◆ Task to complete: May I have the line containing "left ankle: (200, 573)" and every line after it through the end of the data, repeated exactly and with no other lines?

◆ Records supplied:
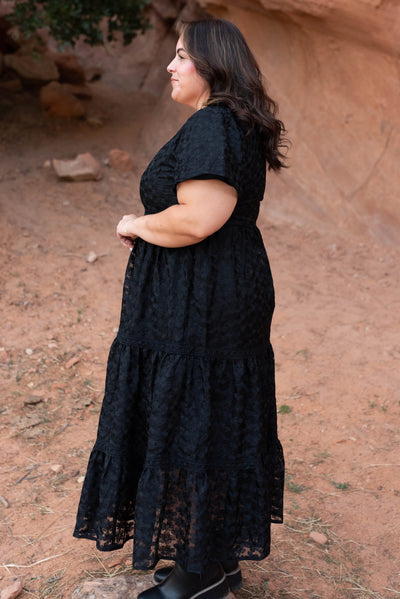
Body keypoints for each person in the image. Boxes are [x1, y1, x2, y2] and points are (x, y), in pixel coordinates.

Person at [73, 17, 287, 599]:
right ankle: (213, 557)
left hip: (203, 300)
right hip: (213, 291)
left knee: (195, 417)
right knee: (209, 416)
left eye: (182, 56)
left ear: (213, 66)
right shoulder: (228, 125)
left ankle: (200, 573)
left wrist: (134, 223)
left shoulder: (213, 125)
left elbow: (198, 217)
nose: (171, 65)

◆ Exercise output:
left ankle: (200, 573)
left wrist: (134, 223)
left shoulder: (213, 125)
left elbow: (198, 217)
nose: (171, 65)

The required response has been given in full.